ACTIVITY:
Before copying, set the pictures aside; then repeat every line below verbatim.

AVAILABLE DATA:

···

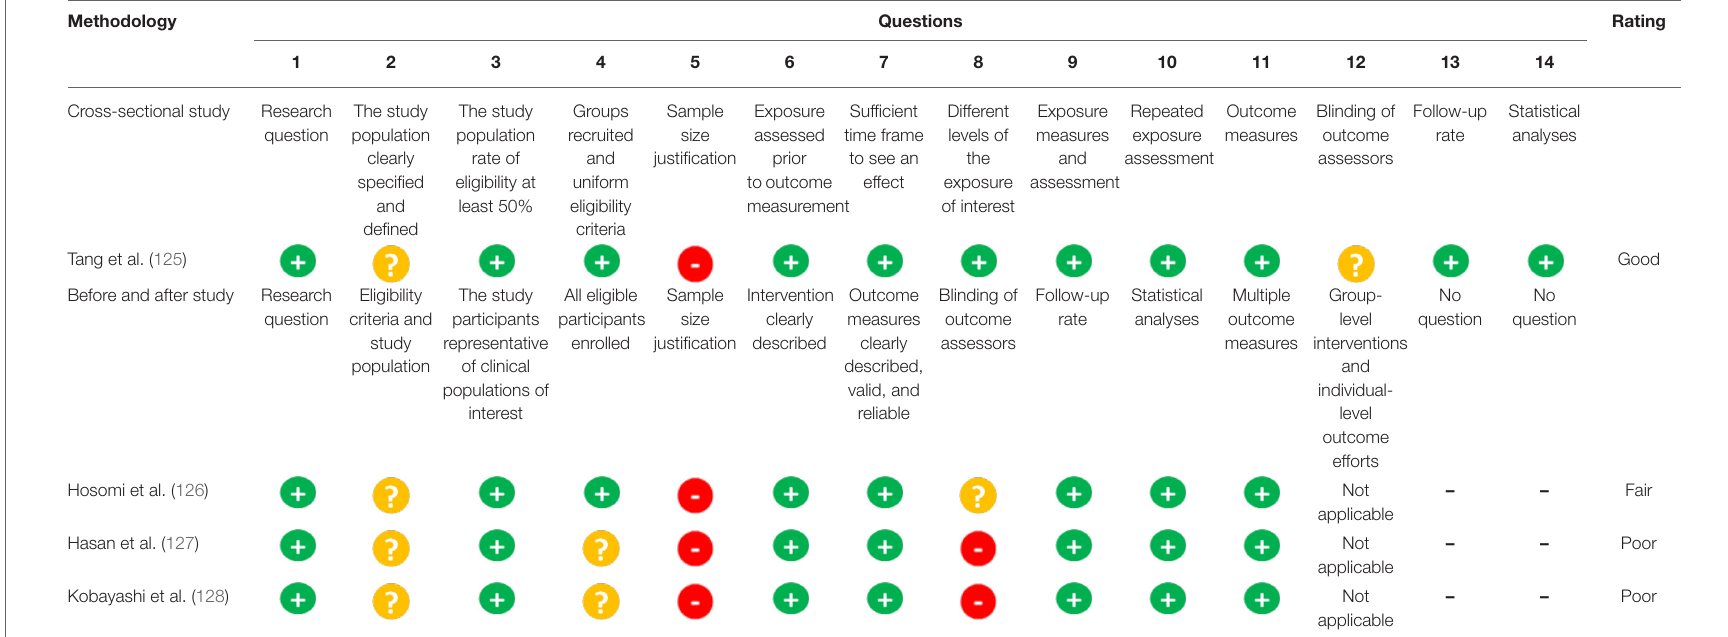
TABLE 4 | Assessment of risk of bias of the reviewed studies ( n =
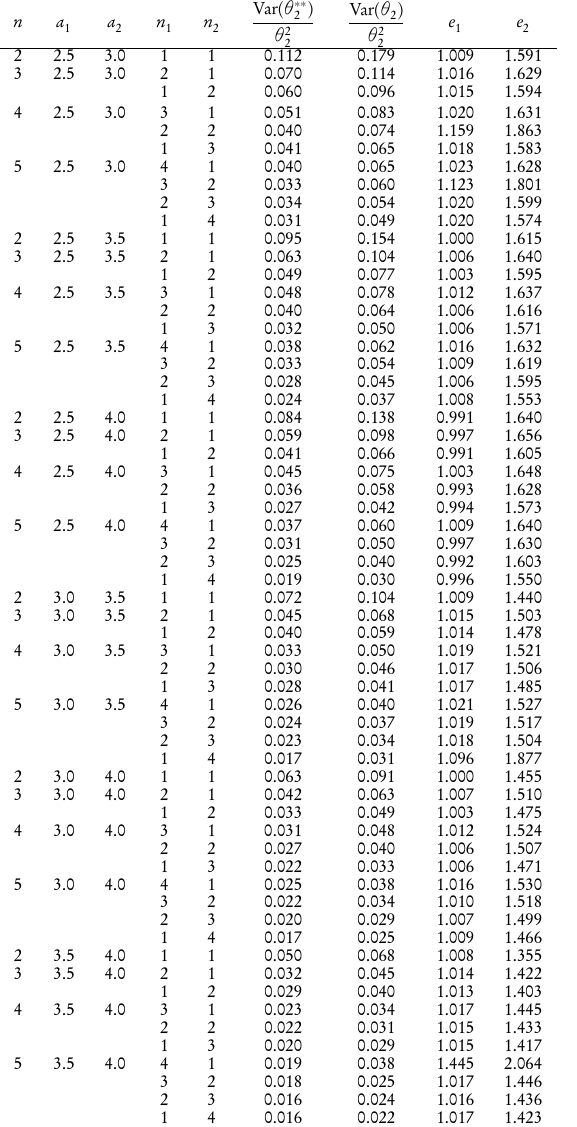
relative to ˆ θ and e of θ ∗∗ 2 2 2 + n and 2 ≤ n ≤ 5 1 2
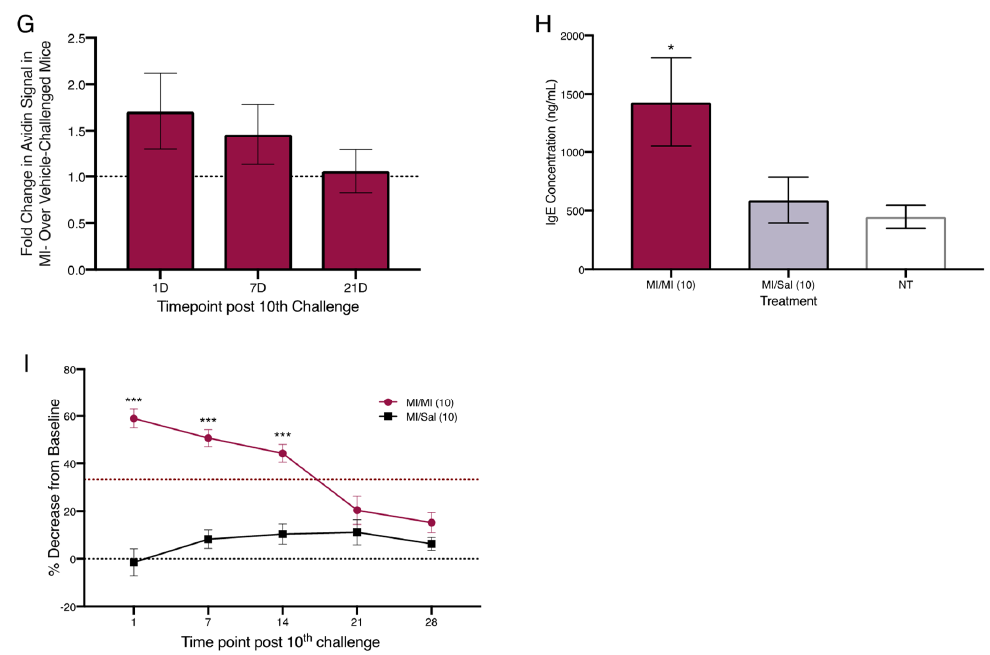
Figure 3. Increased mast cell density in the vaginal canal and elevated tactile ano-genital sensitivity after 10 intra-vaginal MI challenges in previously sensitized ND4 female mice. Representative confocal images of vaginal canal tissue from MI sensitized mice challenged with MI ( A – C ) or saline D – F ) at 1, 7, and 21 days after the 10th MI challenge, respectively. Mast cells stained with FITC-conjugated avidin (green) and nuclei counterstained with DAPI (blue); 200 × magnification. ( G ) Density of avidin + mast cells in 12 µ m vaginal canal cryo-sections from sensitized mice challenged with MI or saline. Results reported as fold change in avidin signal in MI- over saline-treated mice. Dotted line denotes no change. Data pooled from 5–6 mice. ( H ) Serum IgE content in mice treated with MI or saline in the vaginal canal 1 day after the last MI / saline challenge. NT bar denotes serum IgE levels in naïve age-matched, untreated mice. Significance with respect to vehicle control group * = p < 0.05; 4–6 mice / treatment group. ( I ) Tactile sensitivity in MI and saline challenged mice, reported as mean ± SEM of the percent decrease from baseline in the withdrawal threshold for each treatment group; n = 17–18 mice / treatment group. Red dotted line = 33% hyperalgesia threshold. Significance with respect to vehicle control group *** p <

···

TASK SOLUTION:
TABLE 4 | Assessment of risk of bias of the reviewed studies ( n =
relative to ˆ θ and e of θ ∗∗ 2 2 2 + n and 2 ≤ n ≤ 5 1 2
Figure 3. Increased mast cell density in the vaginal canal and elevated tactile ano-genital sensitivity after 10 intra-vaginal MI challenges in previously sensitized ND4 female mice. Representative confocal images of vaginal canal tissue from MI sensitized mice challenged with MI ( A – C ) or saline D – F ) at 1, 7, and 21 days after the 10th MI challenge, respectively. Mast cells stained with FITC-conjugated avidin (green) and nuclei counterstained with DAPI (blue); 200 × magnification. ( G ) Density of avidin + mast cells in 12 µ m vaginal canal cryo-sections from sensitized mice challenged with MI or saline. Results reported as fold change in avidin signal in MI- over saline-treated mice. Dotted line denotes no change. Data pooled from 5–6 mice. ( H ) Serum IgE content in mice treated with MI or saline in the vaginal canal 1 day after the last MI / saline challenge. NT bar denotes serum IgE levels in naïve age-matched, untreated mice. Significance with respect to vehicle control group * = p < 0.05; 4–6 mice / treatment group. ( I ) Tactile sensitivity in MI and saline challenged mice, reported as mean ± SEM of the percent decrease from baseline in the withdrawal threshold for each treatment group; n = 17–18 mice / treatment group. Red dotted line = 33% hyperalgesia threshold. Significance with respect to vehicle control group *** p <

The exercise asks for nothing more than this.